Files
vphone-cli/research/boot_log_fail_vs_success_analysis.md
Lakr 5388e0c9c5 Squash merge startup-hang-fix into main
Prefix research patch comparison doc and normalize root markdown names

Rename research root markdown files to scoped topic names
2026-03-06 02:42:12 +08:00

4.4 KiB

Boot Log Comparison Analysis (fail vs success)

Date: 2026-03-06 Scope: compare /Users/qaq/Desktop/boot.fail.log and /Users/qaq/Desktop/boot.success.log for the current startup failure investigation.

Executive Verdict

  • The fail path is a launchd userspace panic caused by data-protection task SIGTRAP, not an APFS kernel panic.
  • The immediate trigger in fail log is that mount could not find the APFS Data volume metadata:
    • failed to lookup data volume - Attribute not found
    • mount: data volume missing, but not required in env: 1
  • APFS itself does load in both logs with the same version (2632.40.15) and continues mounting volumes.
  • Based on these two logs alone, evidence is stronger for "Data volume discovery/mapping issue" than "APFS patch count too high".

Key Evidence

  1. APFS module load is healthy in both runs
  • Fail: apfs_module_start ... com.apple.filesystems.apfs, v2632.40.15 (line 178)
  • Success: same APFS load/version (line 250)
  • Interpretation: no direct sign that APFS kext fails to initialize in fail run.
  1. First hard divergence is in mount-phase-1 Data volume resolution
  • Fail:
    • failed to lookup data volume - Attribute not found (line 420)
    • mount: data volume missing, but not required in env: 1 (line 421)
  • Success:
    • mount: found boot container: /dev/disk1, data volume: /dev/disk1s2 env: 1 (line 423)
  • Interpretation: fail run cannot resolve data volume metadata; success run can.
  1. data-protection task outcome differs immediately after that
  • Fail:
    • (data-protection) <Error>: exited due to SIGTRAP (line 432)
    • Boot task failed: data-protection - exited due to SIGTRAP (line 433)
    • userspace panic follows (line 458)
  • Success:
    • init_data_protection: Gigalocker initialization completed (line 434)
    • boot continues into mount-phase-2 and beyond (line 502+)
  • Interpretation: the crash is in boot task flow after data volume lookup failure, not in APFS module load.
  1. Success path shows APFS warnings that are non-fatal
  • mount: failed to migrate Media Keys, error = c002 (line 522)
  • mount_phase_two ... Overprovision setup failed ... Ignoring... (line 560)
  • Interpretation: APFS/AKS warnings can be tolerated when data volume path is intact; these are not the blocking condition here.

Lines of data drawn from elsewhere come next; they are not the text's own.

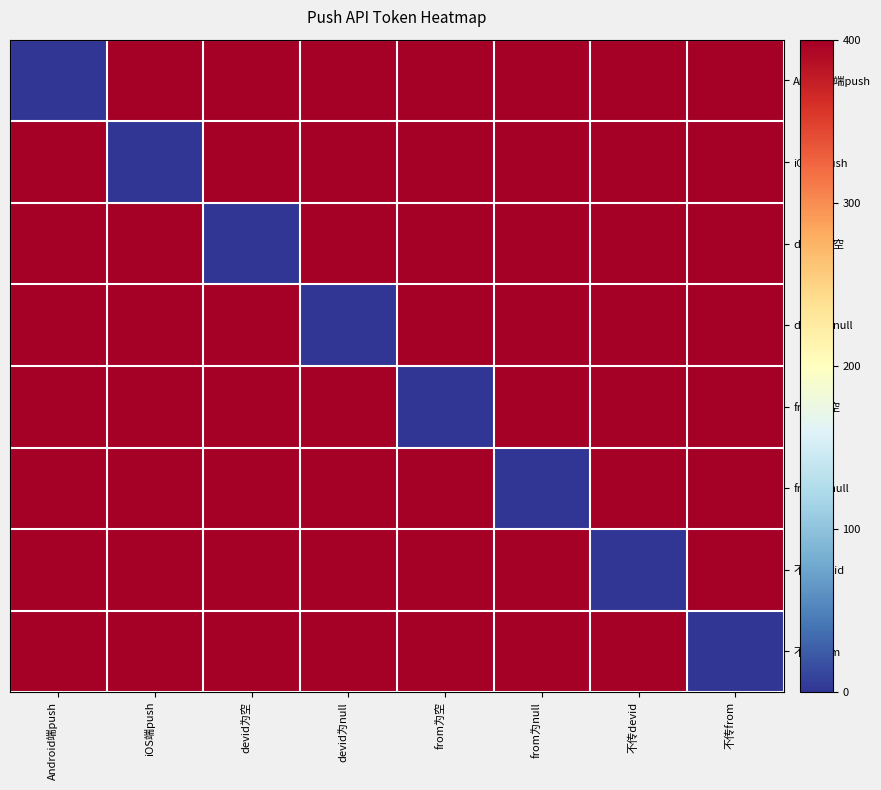

Reading left to right, list all the values displayed in this chart.

Android端push: Android端push=0	iOS端push=400	devid为空=400	devid为null=400	from为空=400	from为null=400	不传devid=400	不传from=400
iOS端push: Android端push=400	iOS端push=0	devid为空=400	devid为null=400	from为空=400	from为null=400	不传devid=400	不传from=400
devid为空: Android端push=400	iOS端push=400	devid为空=0	devid为null=400	from为空=400	from为null=400	不传devid=400	不传from=400
devid为null: Android端push=400	iOS端push=400	devid为空=400	devid为null=0	from为空=400	from为null=400	不传devid=400	不传from=400
from为空: Android端push=400	iOS端push=400	devid为空=400	devid为null=400	from为空=0	from为null=400	不传devid=400	不传from=400
from为null: Android端push=400	iOS端push=400	devid为空=400	devid为null=400	from为空=400	from为null=0	不传devid=400	不传from=400
不传devid: Android端push=400	iOS端push=400	devid为空=400	devid为null=400	from为空=400	from为null=400	不传devid=0	不传from=400
不传from: Android端push=400	iOS端push=400	devid为空=400	devid为null=400	from为空=400	from为null=400	不传devid=400	不传from=0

Additional Differences That Confound Direct "Patch Count" Attribution

  • Different host build/hash inputs:
    • vphoned GIT_HASH differs (e4456e9 vs fd08c43)
    • binary path differs (vphone-cli vs vphone-cli-dev)
    • vphoned signed hash differs
  • Different device identity:
    • ECID differs across logs
  • Different APFS checkpoint state:
    • Fail: cleanly-unmounted, largest xid 198
    • Success: reloading after unclean unmount, largest xid 491

These differences mean this is not a strict A/B test of only "APFS patch count".

Assessment of "APFS patch applied too much?"

Current confidence: low-to-medium for that hypothesis from logs alone.

What logs support:

  • The failure does involve APFS mount phase and data-protection.

What logs do not support:

  • No APFS module crash/oops/panic.
  • No explicit APFS patch integrity failure.
  • The strongest fail signal is missing data volume attribute, not APFS code-path abort.

More likely from current evidence:

  • APFS container/volume role metadata mismatch, or
  • environment/image drift between the two runs, causing different boot task assumptions.

Suggested Next Validation (minimal and decisive)

  1. Re-run with identical binaries and same VM snapshot, toggling only APFS-related patch set.
  2. Capture APFS volume-role metadata before boot task (expect disk1s2 Data role to be discoverable).
  3. Compare generated firmware/CFW artifacts checksums between fail/success pipelines.
  4. If failure reproduces only with APFS patch delta, then bisect APFS patch subset around data-volume lookup path.

Bottom Line

From these two logs, the actionable breakpoint is:

  • "data volume lookup failed" -> "data-protection SIGTRAP" -> userspace panic.

This is a stronger lead than "APFS patch count over-applied", and should be the first branch to validate.

Update (Control Run)

New control signal from user:

  • Same failure reproduces with cfw_install (without JB extras).
  • TXM is known working in this control.

Updated implication:

  • The prior "JB userspace difference" suspicion should be de-prioritized.
  • Current primary suspect becomes kernel delta (especially APFS/IOUC/MACF-related behavior under mount -P 1).